Kai Ryssdal: So, look, what — and this is a big question, and you got like a minute to answer it — what is the Trump administration’s big issue that they’re trying to solve with this trip?
Scott Tong: The big issue is one that many administrations have tried to deal with and that is China has this policy — it’s long tried — to build national champion companies to be global winners. When I first went to China 13 years ago, it was happening then. Imagine our government owned the most important businesses in all these sectors: JPMorgan in banking, Exxon Mobil, Verizon, NBC, and the government said no to outside competition, or if you come in, you have to partner with us and hand over your technology. That’s kind of how it works. Now first of all, a lot of countries historically have done this kind of thing. In China, it’s now at another level. So under President Xi Jinping, this is woven into the party ideology of a proud China being resurgent in the world. It’s putting hundreds of billions of dollars in this, and now the Chinese companies want to win the next-generation technology arms race — 5G, autonomous cars, AI, all of these things. So for the Trump administration, this is unfair, threatens the U.S. and its allies and is threatening to fire back with the whole litany of tariffs against China.

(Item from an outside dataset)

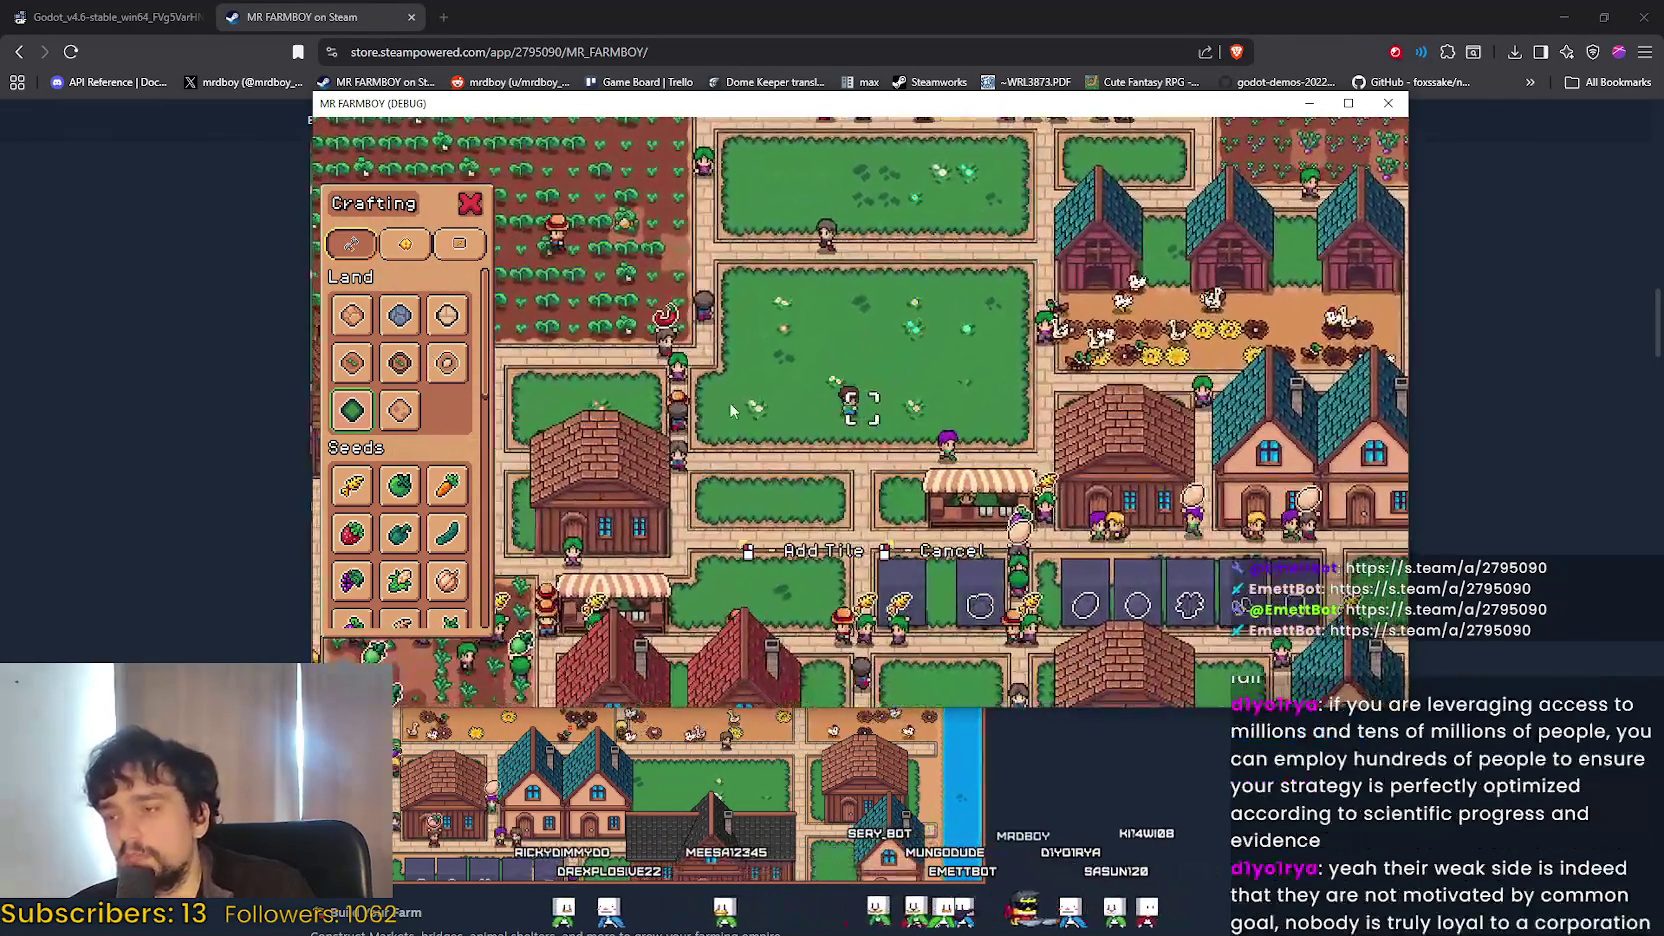
key(w)
key(d)
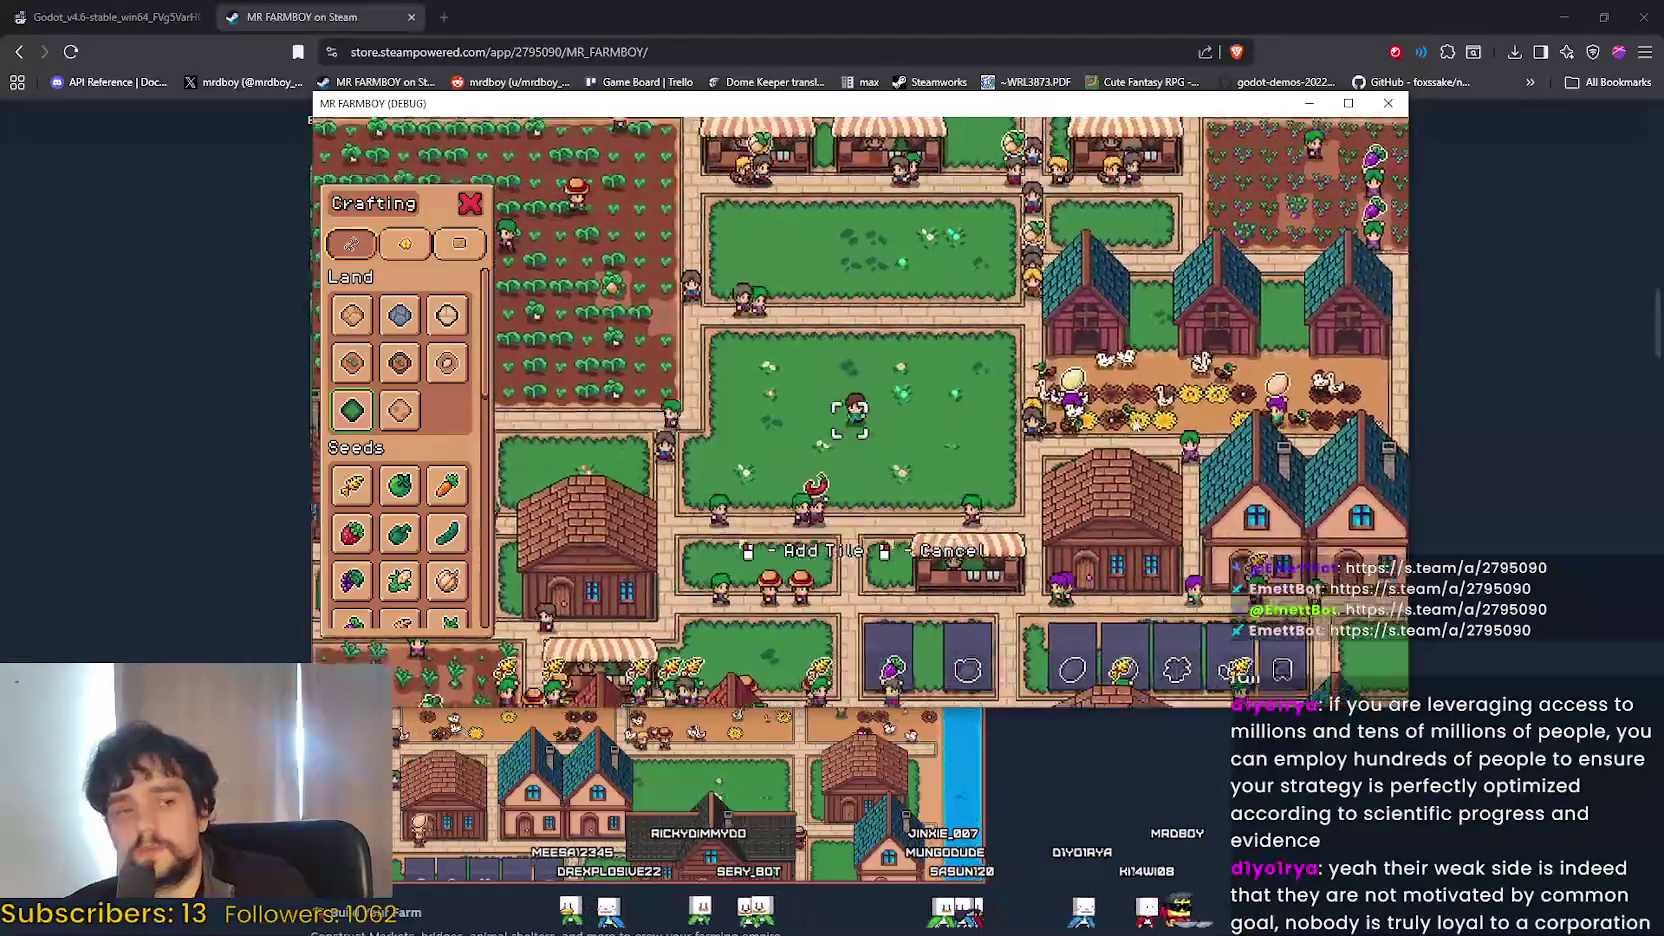
key(s)
key(d)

Ryssdal: Right. And so that delegation — you know, I read the list of members, Mnuchin and [White House trade adviser Peter] Navarro and all those folks — are going over there, they say they want to negotiate. But the Chinese said today, “We’re not negotiating.” So now what?
Tong: This is not a surprise. I mean, this industrial policy, it may be a fundamentally intractable issue for the U.S. and China to deal with. This goes to the heart of how China runs its economy and how it’s run it for a long time. And to Americans who have been in China recently, what they think is, you know, the Chinese, when they say this is off limits, they might be misreading the United States. That is, the Chinese might think, you know, that that Trump administration, they want to make deals, they may just take a couple cosmetic concessions, you know, an inch in the auto sector or an inch in the banking sector or something, get a press release, everybody declares victory. But what the Chinese may not understand is how broad this frustration is in the United States.
Ryssdal: Take a detour for me into the makeup of this delegation, because it is not on a policy level necessarily cohesive.
Tong: It’s split. You have trade nationalists on one side — the trade rep, [Robert] Lighthizer, Navarro, the White House assistant on trade policy — they’re the nationalists. And then we have Larry Kudlow, the assistant for economic policy, who is much more of a free trader. And for weeks now, as this has been simmering, the big question has been what do the Americans really want? You know, do they just want a quick deal, or do they want some promises of a trade deficit that might shrink over time? It’s not clear what the U.S. wants, and it’s pretty hard to go over and negotiate if you don’t make clear what your list is.
Ryssdal: Yeah, let me just actually pick up real quick on that trade deficit part. That’s been the thing that the president has been harping on since he started running, even before. The Chinese again said, “No! That is not our issue right now.”
Tong: Well, there’s a lot of bluster going both ways. And what I learned about the Chinese side is if a foreign country is explicitly asking for something, demanding something, the Chinese are not going to give it. Right? That’s losing face. They’ll never do that. They could find a way to say, “Oh, we’re going to, you know, buy a certain amount of U.S. soybeans, we’re not going to sell you too much steel.” They could kind of put it on their terms, and in the end the deficit might come down a little bit. But we do know is, historically, the Chinese have been very good at putting on a show, giving the appearance of some kind of a deal, and the status quo remains.